Finch, produção da Universal Pictures originalmente anunciada como BIOS que teve sua estreia atrasada em razão da pandemia e que, subsequentemente, teve os direitos de distribuição adquiridos pela Apple para lançamento em seu serviço de streaming (o segundo filme de Hanks comprado pela empresa, com o primeiro tendo sido Greyhound), é mais uma obra pós-apocalíptica como já vimos outras vezes, só que, desta vez, tentando ser uma segunda versão de Náufrago, substituindo a bola Wilson pelo robô Jeff (voz e captura de performance de Caleb Landry Jones) e aguando e açucarando ao ponto de transformar em caramelo a ambientação, as discussões mais cerebrais e, claro, todos os conceitos de sobrevivência e solidão. Trata-se de um longa que descaradamente e a todo custo quer ser um filme para nos fazer sentir bem, algo que é até bem-vindo nos tempos atuais, lógico, mas que não vai um passo além disso, não arrisca nada nem sequer por um segundo.

Na história, explosões solares destruíram a camada de ozônio, levando a Terra na direção de seu fim  e, neste cenário desolador em que os raios do sol literalmente queimam a pele, o engenheiro Finch Weinberg (Hanks) constrói um robô para que ele cuide de seu precioso cachorro Goodyear (Seamus) e os três – quatro se contarmos com Dewey, um robô menos evoluído que ele  já tinha – partem em uma road trip de St. Louis, onde eles não mais podem ficar em razão da formação de uma super tempestade, até São Francisco, que pode ou não ser mais seguro. Ao longo da jornada, Finch vai piorando de sua condição causada pelos raios ultravioleta enquanto Jeff vai evoluindo a passos largos em seu processo de aprendizado sobre o que ser humano.
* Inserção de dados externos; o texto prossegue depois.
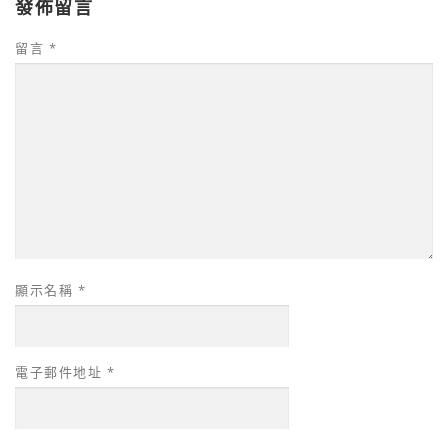
發佈留言
留言
*
顯示名稱
*
電子郵件地址
*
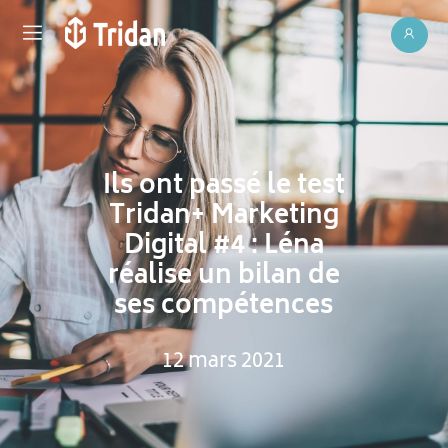
Ils ont passé le test
Tridan+ Marketing
Digital #4 : Léna
réalise un bilan de
ses compétences
12 mars 2021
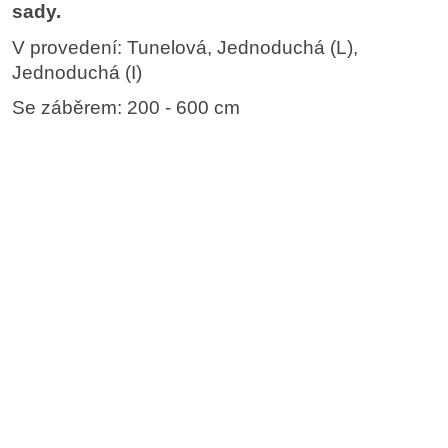
sady.
V provedení: Tunelová, Jednoduchá (L),
Jednoduchá (I)
Se záběrem: 200 - 600 cm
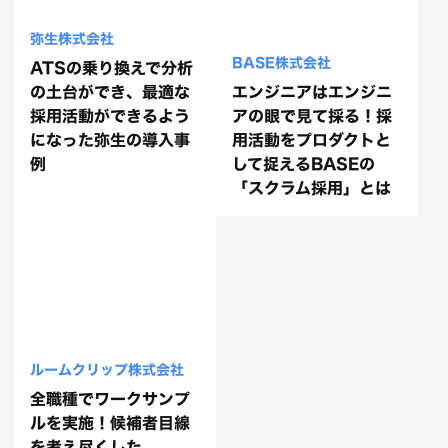
弥生株式会社
BASE株式会社
ATSの乗り換えで分析
の土台ができ、最適な
エンジニアはエンジニ
採用活動ができるよう
アの眼で見て採る！採
になった弥生の導入事
用活動をプロダクトと
例
して捉えるBASEの
「スクラム採用」とは
ルームクリップ株式会社
全職種でワークサンプ
ルを実施！候補者目線
を考え尽くした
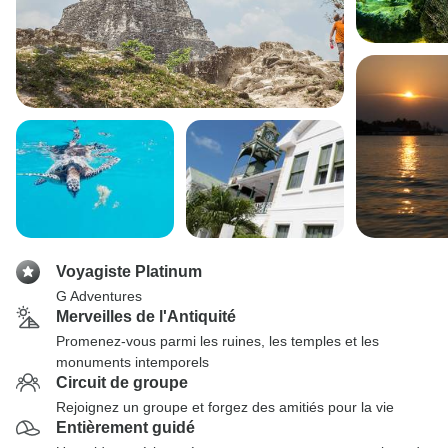
Voyagiste Platinum
G Adventures
Merveilles de l'Antiquité
Promenez-vous parmi les ruines, les temples et les
monuments intemporels
Circuit de groupe
Rejoignez un groupe et forgez des amitiés pour la vie
Entièrement guidé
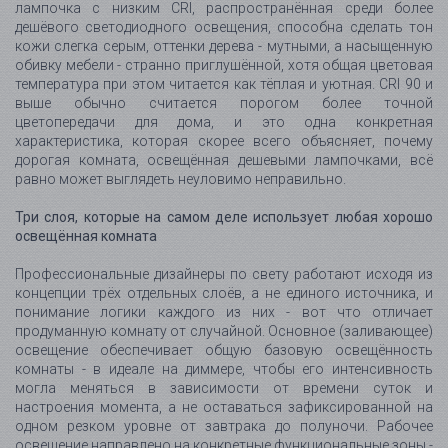
лампочка с низким CRI, распространённая среди более
дешёвого светодиодного освещения, способна сделать тон
кожи слегка серым, оттенки дерева - мутными, а насыщенную
обивку мебели - странно приглушённой, хотя общая цветовая
температура при этом читается как тёплая и уютная. CRI 90 и
выше обычно считается порогом более точной
цветопередачи для дома, и это одна конкретная
характеристика, которая скорее всего объясняет, почему
дорогая комната, освещённая дешевыми лампочками, всё
равно может выглядеть неуловимо неправильно.
Три слоя, которые на самом деле использует любая хорошо
освещённая комната
Профессиональные дизайнеры по свету работают исходя из
концепции трёх отдельных слоёв, а не единого источника, и
понимание логики каждого из них - вот что отличает
продуманную комнату от случайной. Основное (заливающее)
освещение обеспечивает общую базовую освещённость
комнаты - в идеале на диммере, чтобы его интенсивность
могла меняться в зависимости от времени суток и
настроения момента, а не оставаться зафиксированной на
одном резком уровне от завтрака до полуночи. Рабочее
освещение направлено на конкретные функциональные зоны -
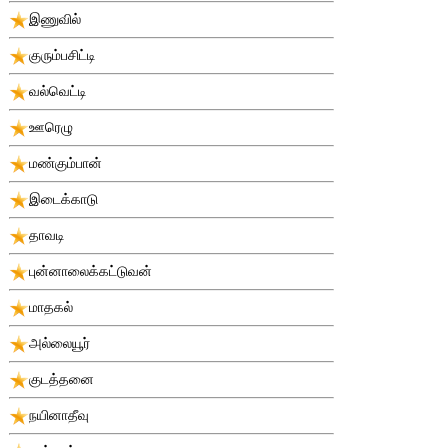
இணுவில்
குரும்பசிட்டி
வல்வெட்டி
ஊரெழு
மண்கும்பான்
இடைக்காடு
தாவடி
புன்னாலைக்கட்டுவன்
மாதகல்
அல்லையூர்
குடத்தனை
நயினாதீவு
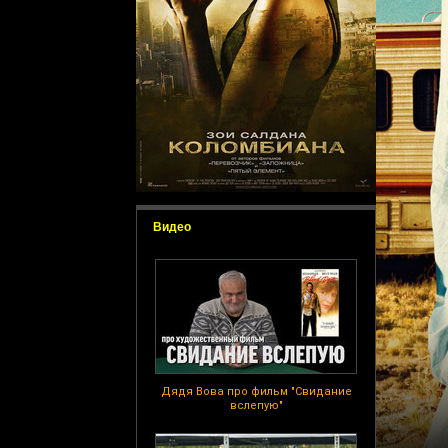
Видео
Дядя Вова про фильм "Свидание
вслепую"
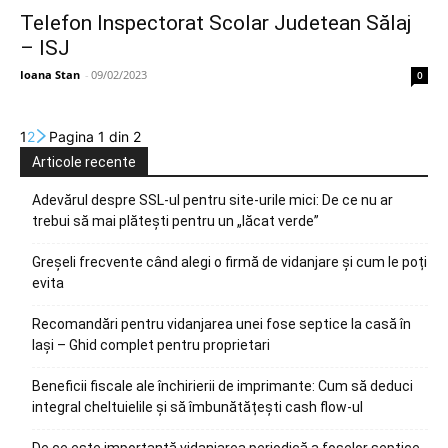
Telefon Inspectorat Scolar Judetean Sălaj
– ISJ
Ioana Stan
-
09/02/2023
0
1
2
Pagina 1 din 2
Articole recente
Adevărul despre SSL-ul pentru site-urile mici: De ce nu ar
trebui să mai plătești pentru un „lăcat verde”
Greșeli frecvente când alegi o firmă de vidanjare și cum le poți
evita
Recomandări pentru vidanjarea unei fose septice la casă în
Iași – Ghid complet pentru proprietari
Beneficii fiscale ale închirierii de imprimante: Cum să deduci
integral cheltuielile și să îmbunătățești cash flow-ul
De ce este importantă vidanjarea periodică a foselor septice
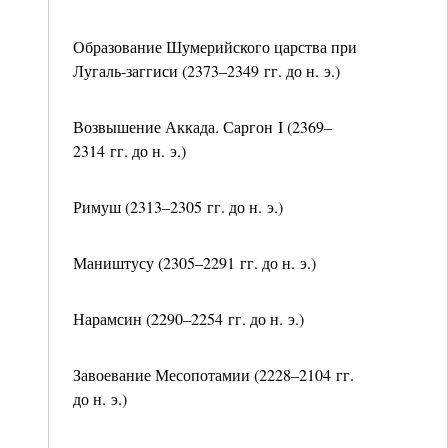
Образование Шумерийского царства при
Лугаль-заггиси (2373–2349 гг. до н. э.)
Возвышение Аккада. Саргон I (2369–
2314 гг. до н. э.)
Римуш (2313–2305 гг. до н. э.)
Маништусу (2305–2291 гг. до н. э.)
Нарамсин (2290–2254 гг. до н. э.)
Завоевание Месопотамии (2228–2104 гг.
до н. э.)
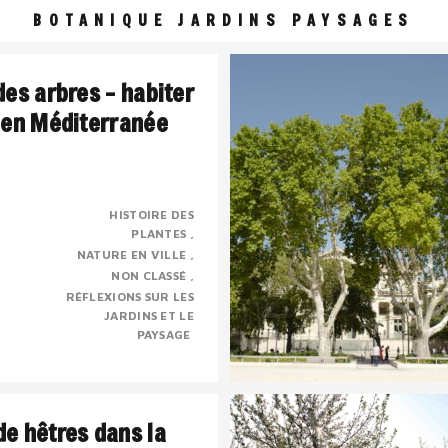
BOTANIQUE JARDINS PAYSAGES
des arbres – habiter
 en Méditerranée
HISTOIRE DES
PLANTES
 une civilisation de l’ombre
NATURE EN VILLE
sé, presque mystique dont la
NON CLASSÉ
e chose à voir avec le sacré.
RÉFLEXIONS SUR LES
JARDINS ET LE
PAYSAGE
e hêtres dans la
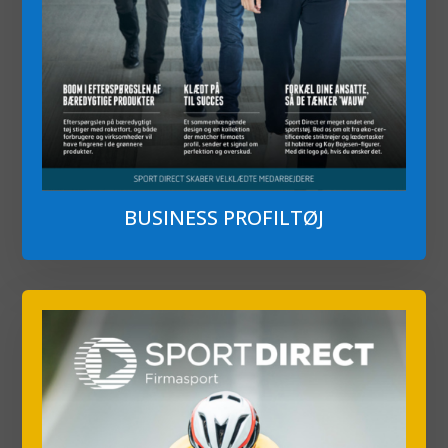
BUSINESS PROFILTØJ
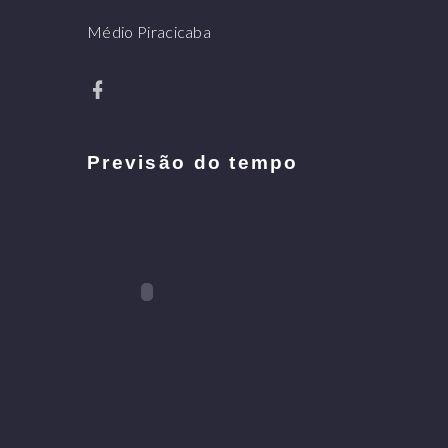
Médio Piracicaba
Previsão do tempo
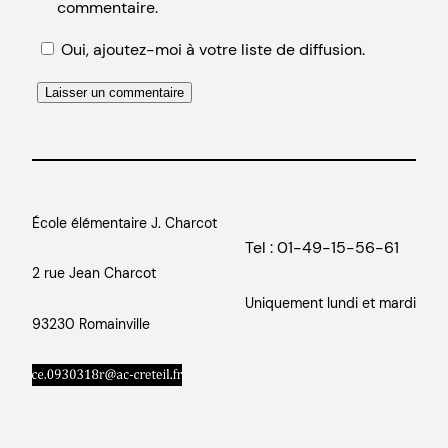
commentaire.
Oui, ajoutez-moi à votre liste de diffusion.
École élémentaire J. Charcot
Tel : 01-49-15-56-61
2 rue Jean Charcot
Uniquement lundi et mardi
93230 Romainville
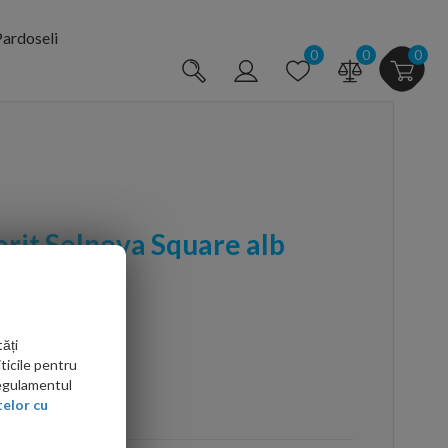
ardoseli
0
0
0
rit Selnova Square alb
ăți
ticile pentru
Regulamentul
arte mai ieftin?
elor cu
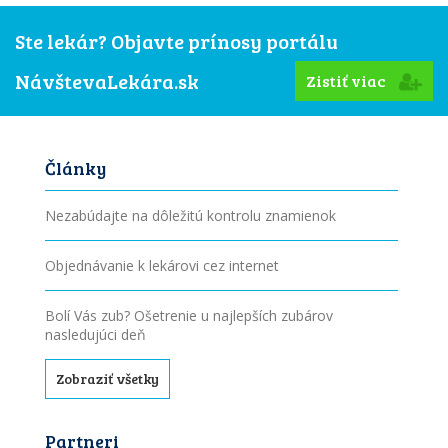
Ste lekár? Objavte prínosy portálu
NávštevaLekára.sk
Zistiť viac
Články
Nezabúdajte na dôležitú kontrolu znamienok
Objednávanie k lekárovi cez internet
Bolí Vás zub? Ošetrenie u najlepších zubárov
nasledujúci deň
Zobraziť všetky
Partneri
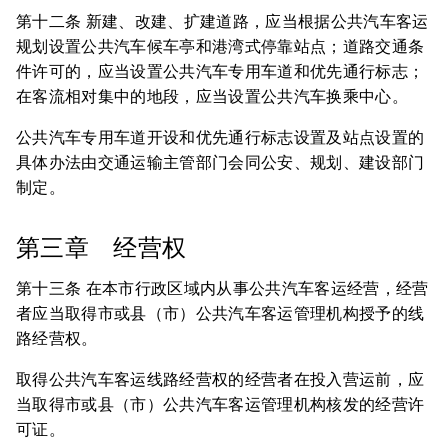
第十二条 新建、改建、扩建道路，应当根据公共汽车客运
规划设置公共汽车候车亭和港湾式停靠站点；道路交通条
件许可的，应当设置公共汽车专用车道和优先通行标志；
在客流相对集中的地段，应当设置公共汽车换乘中心。
公共汽车专用车道开设和优先通行标志设置及站点设置的
具体办法由交通运输主管部门会同公安、规划、建设部门
制定。
第三章 经营权
第十三条 在本市行政区域内从事公共汽车客运经营，经营
者应当取得市或县（市）公共汽车客运管理机构授予的线
路经营权。
取得公共汽车客运线路经营权的经营者在投入营运前，应
当取得市或县（市）公共汽车客运管理机构核发的经营许
可证。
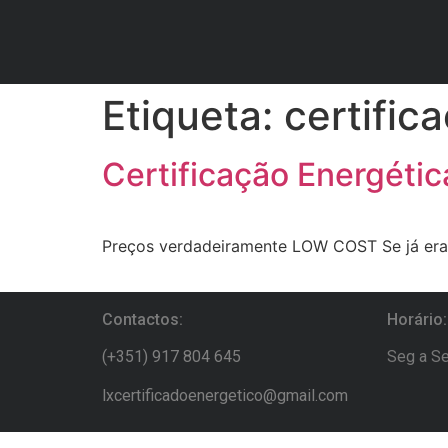
Etiqueta:
certific
Certificação Energéti
Preços verdadeiramente LOW COST Se já era
Contactos:
Horário:
(+351) 917 804 645
Seg a Se
lxcertificadoenergetico@gmail.com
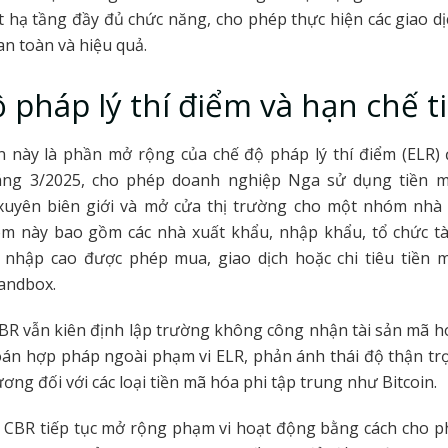
t hạ tầng đầy đủ chức năng, cho phép thực hiện các giao dịc
an toàn và hiệu quả.
 pháp lý thí điểm và hạn chế t
ển này là phần mở rộng của chế độ pháp lý thí điểm (ELR)
áng 3/2025, cho phép doanh nghiệp Nga sử dụng tiền 
xuyên biên giới và mở cửa thị trường cho một nhóm nhà
óm này bao gồm các nhà xuất khẩu, nhập khẩu, tổ chức tài
 nhập cao được phép mua, giao dịch hoặc chi tiêu tiền 
andbox.
BR vẫn kiên định lập trường không công nhận tài sản mã 
oán hợp pháp ngoài phạm vi ELR, phản ánh thái độ thận t
ơng đối với các loại tiền mã hóa phi tập trung như Bitcoin.
, CBR tiếp tục mở rộng phạm vi hoạt động bằng cách cho p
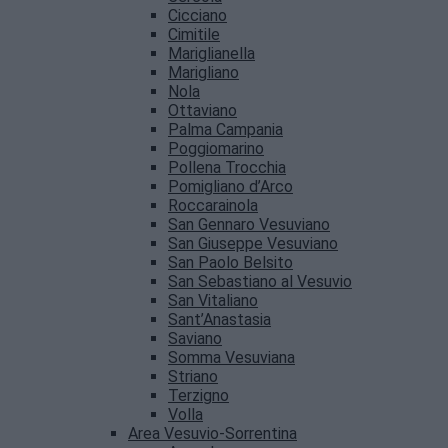
Cicciano
Cimitile
Mariglianella
Marigliano
Nola
Ottaviano
Palma Campania
Poggiomarino
Pollena Trocchia
Pomigliano d’Arco
Roccarainola
San Gennaro Vesuviano
San Giuseppe Vesuviano
San Paolo Belsito
San Sebastiano al Vesuvio
San Vitaliano
Sant’Anastasia
Saviano
Somma Vesuviana
Striano
Terzigno
Volla
Area Vesuvio-Sorrentina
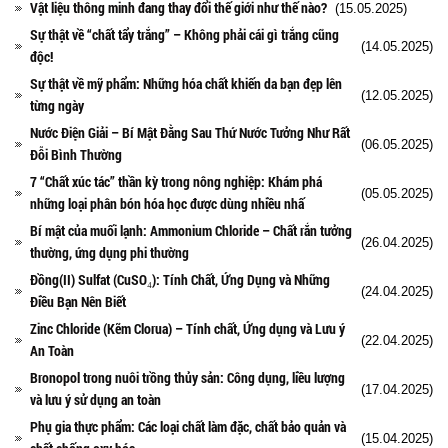
Vật liệu thông minh đang thay đổi thế giới như thế nào?
(15.05.2025)
Sự thật về “chất tẩy trắng” – Không phải cái gì trắng cũng
(14.05.2025)
độc!
Sự thật về mỹ phẩm: Những hóa chất khiến da bạn đẹp lên
(12.05.2025)
từng ngày
Nước Điện Giải – Bí Mật Đằng Sau Thứ Nước Tưởng Như Rất
(06.05.2025)
Đỗi Bình Thường
7 “Chất xúc tác” thần kỳ trong nông nghiệp: Khám phá
(05.05.2025)
những loại phân bón hóa học được dùng nhiều nhấ
Bí mật của muối lạnh: Ammonium Chloride – Chất rắn tưởng
(26.04.2025)
thường, ứng dụng phi thường
Đồng(II) Sulfat (CuSO₄): Tính Chất, Ứng Dụng và Những
(24.04.2025)
Điều Bạn Nên Biết
Zinc Chloride (Kẽm Clorua) – Tính chất, Ứng dụng và Lưu ý
(22.04.2025)
An Toàn
Bronopol trong nuôi trồng thủy sản: Công dụng, liều lượng
(17.04.2025)
và lưu ý sử dụng an toàn
Phụ gia thực phẩm: Các loại chất làm đặc, chất bảo quản và
(15.04.2025)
O roteiro é fiel à sua premissa e mantém o protagonista essencialmente sozinho com seus amigos robóticos e caninos do começo ao fim, com outros humanos aparecendo somente em brevíssimos flashbacks, o que, claro, abre espaço para toda aquela típica doçura de Hanks amplificada pelas presenças do simpático, ainda que às vezes chatinho, robô e do obediente cachorrinho. Mesmo quando há tentativas de construção de suspense, a direção de Miguel Sapochnik (em apenas seu segundo longa, mas que ganhou renome como diretor de alguns dos melhores episódios de Game of Thrones) não excede nunca um limite de velocidade extremamente conservador, mantendo a temperatura do longa sempre morna apesar do perigo solar que cerca o trailer modificado de Finch. É, basicamente, uma sucessão de clichês simples usados de maneiras pouco inspiradas que cumprem a mínima função de fazer o longa avançar um tanto quanto vagarosamente até seu destino costeiro.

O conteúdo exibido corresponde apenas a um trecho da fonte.